* **What to produce**: Take the lines below from the one with "Figure 7. Fracture morphology of sample 1#." through the one with "Figure 1. Chemical" and retype them exactly. Include nothing else, and no pictures.

* **Provided information**:

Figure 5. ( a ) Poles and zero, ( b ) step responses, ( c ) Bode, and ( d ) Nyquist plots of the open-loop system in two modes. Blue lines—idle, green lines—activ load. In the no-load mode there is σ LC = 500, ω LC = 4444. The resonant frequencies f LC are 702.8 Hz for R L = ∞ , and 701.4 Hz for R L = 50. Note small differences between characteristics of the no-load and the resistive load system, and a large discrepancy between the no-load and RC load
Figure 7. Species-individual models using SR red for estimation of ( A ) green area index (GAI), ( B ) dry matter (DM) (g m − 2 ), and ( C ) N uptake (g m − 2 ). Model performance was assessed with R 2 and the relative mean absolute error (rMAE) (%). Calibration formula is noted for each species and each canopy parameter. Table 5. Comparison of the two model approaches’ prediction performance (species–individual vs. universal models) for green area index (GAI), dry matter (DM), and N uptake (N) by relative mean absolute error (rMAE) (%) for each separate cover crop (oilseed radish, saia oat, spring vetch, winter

--

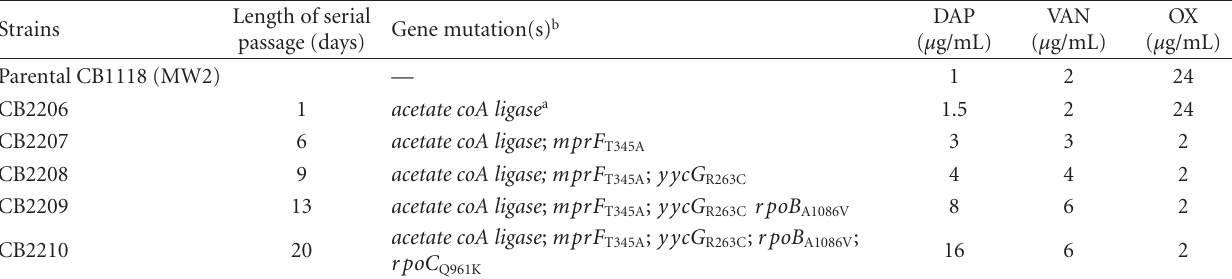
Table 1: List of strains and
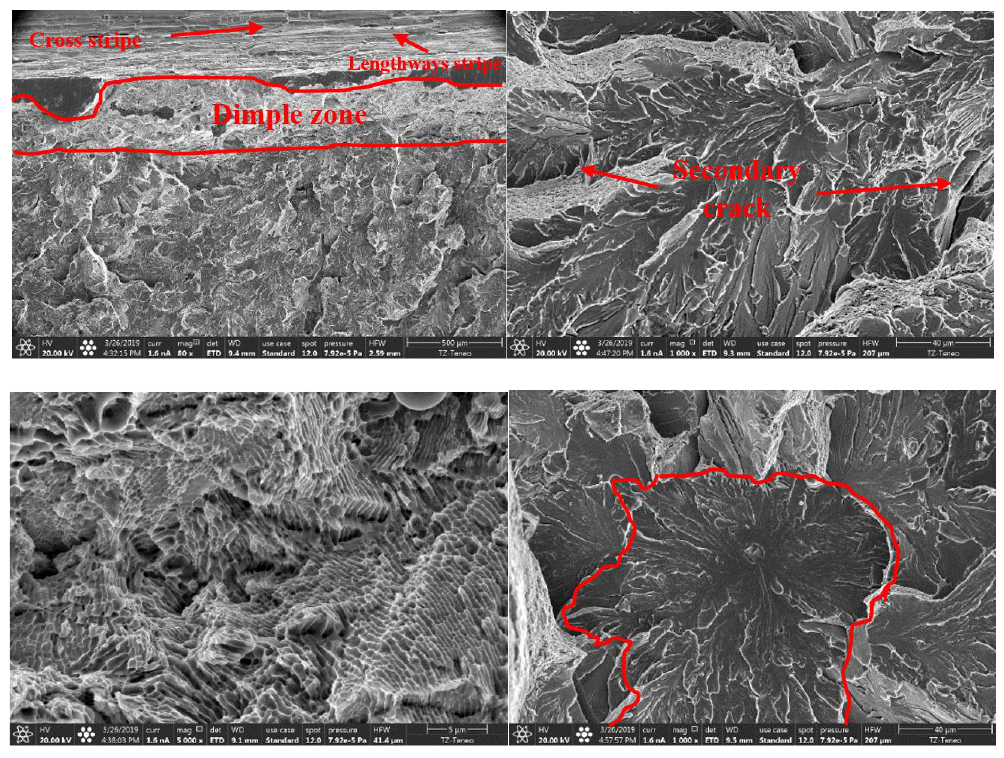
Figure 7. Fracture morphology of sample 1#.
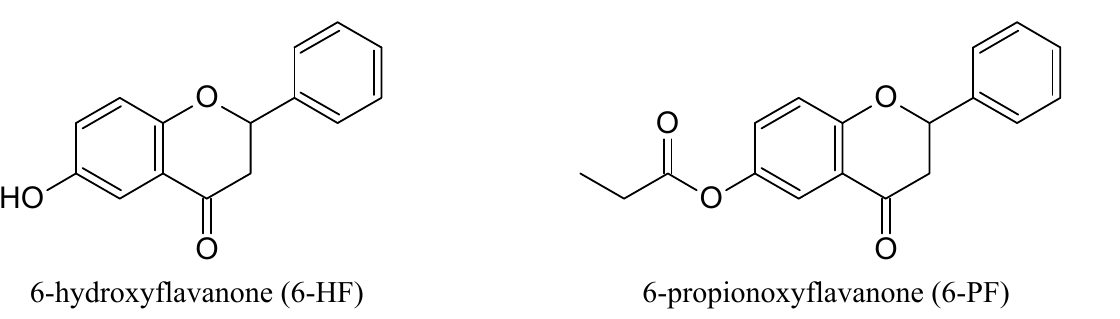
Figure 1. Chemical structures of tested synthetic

* **Output of the task**:
Figure 7. Fracture morphology of sample 1#.
Figure 1. Chemical structures of tested synthetic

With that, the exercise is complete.